What the Employer Means
For job seekers, “salary commensurate with experience” can prompt confusion. While the ad may include general requirements, such as “at least five years experience in a managerial role,” you can’t know exactly what the employer is looking for or how he evaluates work history. You might think managing a department with ten employees qualifies you, but the employer might want someone who has overseen multiple divisions or locations. Without knowing the company’s standards, it’s difficult to know how to sell yourself. In this case, ask the employer how he defines salary commensurate with experience and what factors influence the salary he’ll offer.
When employers look at experience before offering a salary, they sometimes determine a salary range. If a candidate has the kind of experience they’re looking for, they might offer an amount at the upper end of the range. If the job ad doesn’t include a salary range, you’ll have to research the typical salary for that position to get an idea of how much the employer might be willing to offer. You’ll have to take several factors into account, including the size of the company and the location.
If an employer specifies salary commensurate with experience, prepare to negotiate your salary if you’re offered the job.
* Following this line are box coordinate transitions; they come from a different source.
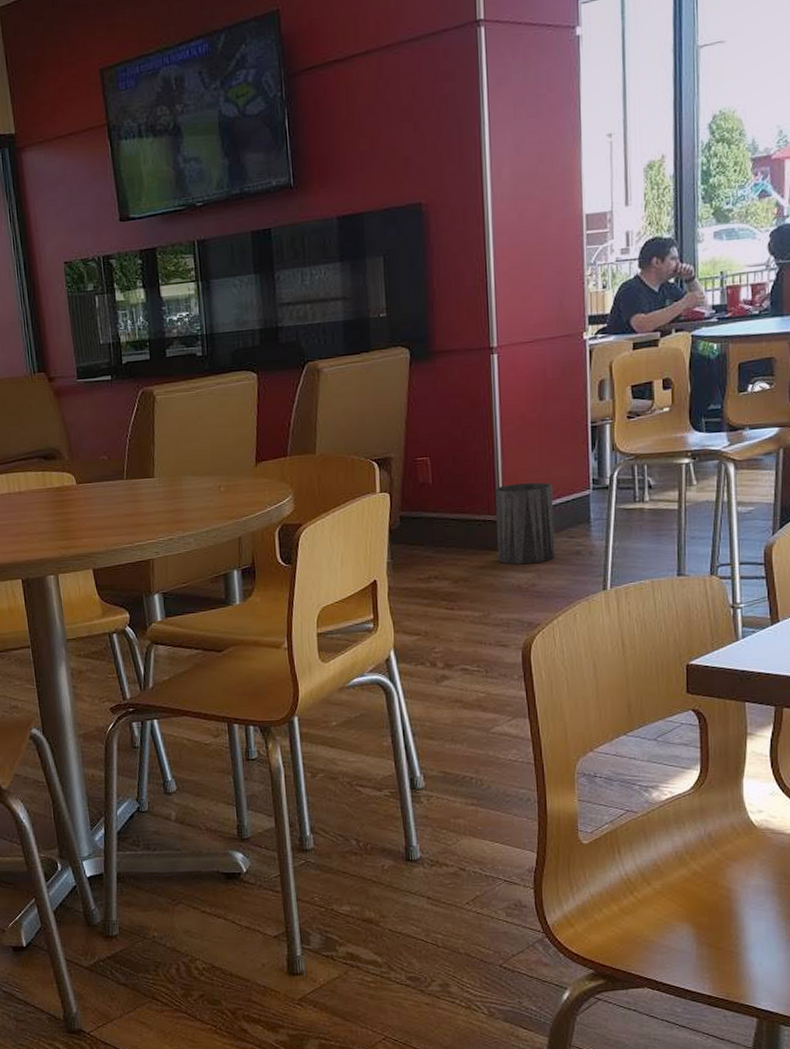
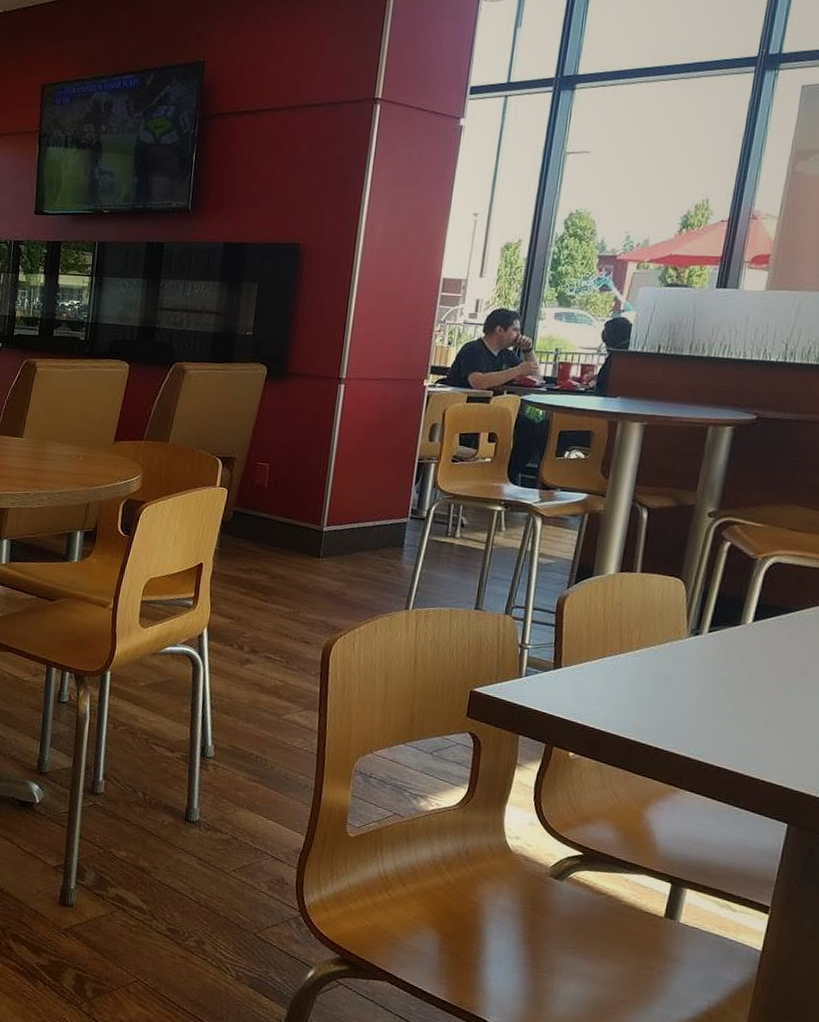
trash can: present [494,482,555,565] -> none [314,500,375,575]

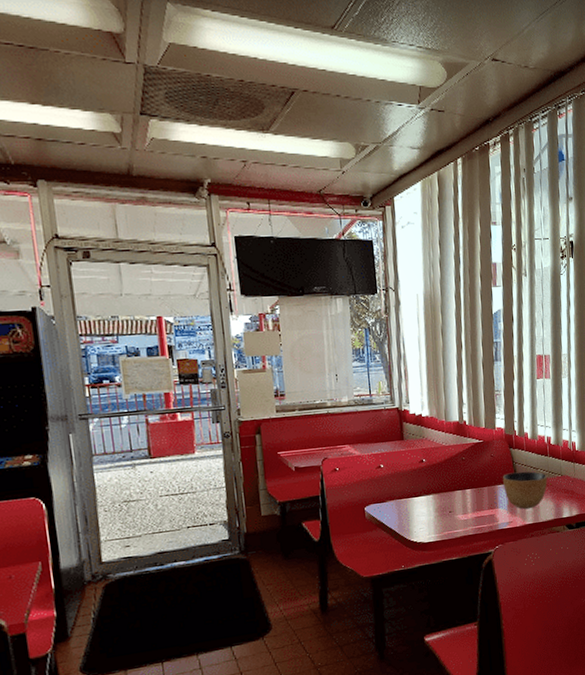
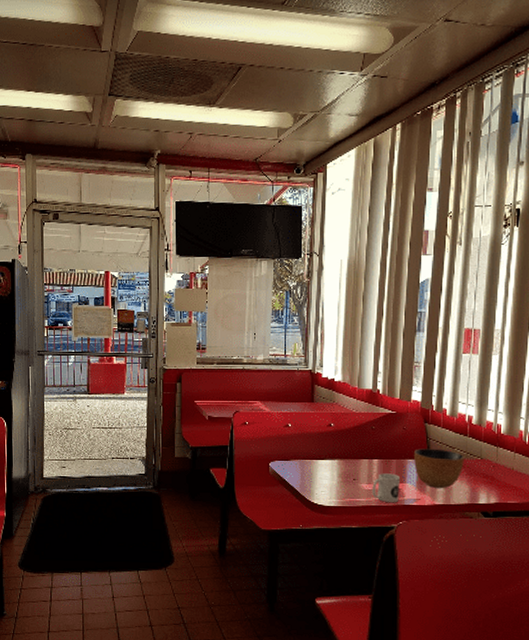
mug: none [467,501,494,530] -> present [372,473,400,502]

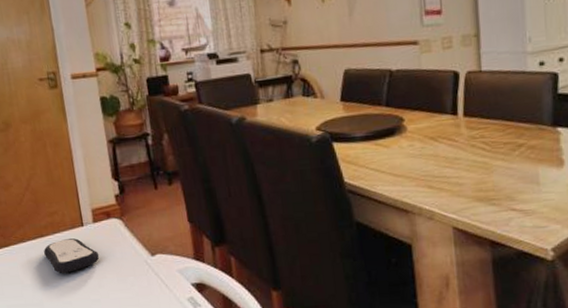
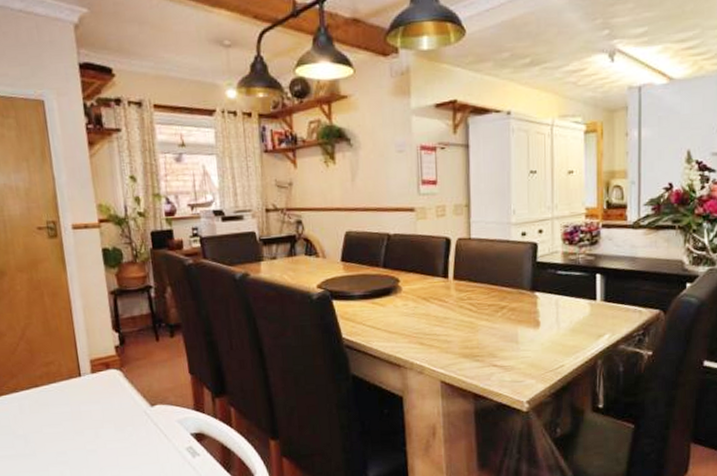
remote control: present [44,238,100,273] -> none [38,389,97,424]

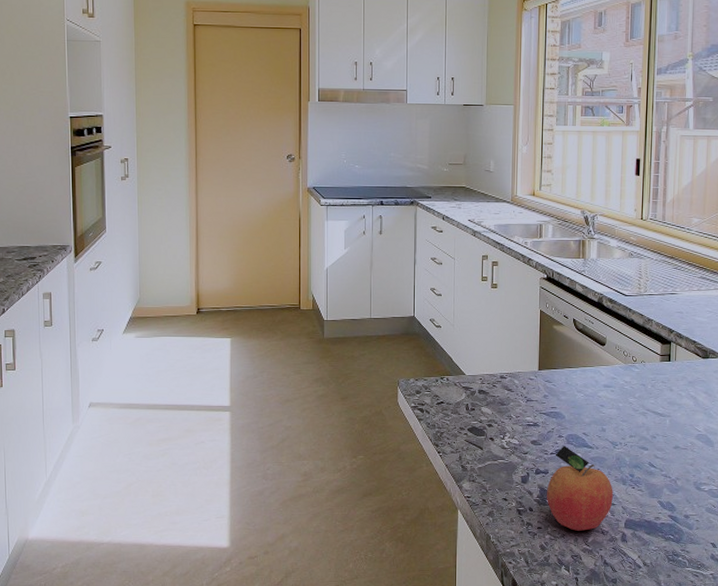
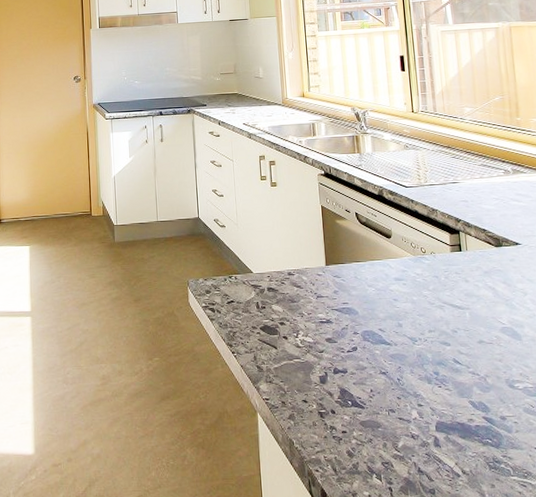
fruit: present [547,445,613,531] -> none [347,342,420,435]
Since the wage isn’t set in stone, you have some wiggle room and can potentially sway the employer's decision in your favor. Research the typical salary range for the position and decide what amount you need to make it worthwhile to accept the job. Also, identify your strengths and what sets you apart. Focus on these during the interview to demonstrate that you’re qualified and to boost your chances of landing a good offer.
Evaluating Professional Experience
The employer will closely scrutinize the type and amount of experience you have, not only to verify you’re qualified but also to determine how much to pay you. How you describe your previous positions and duties can influence her decision. If you appear under-qualified on paper, you can sell your prior experience in a way that depicts you as competent and talented. For example, focus on skills that transfer to the position you’re seeking. You’ll come across as more qualified than if the employer considered your job titles alone.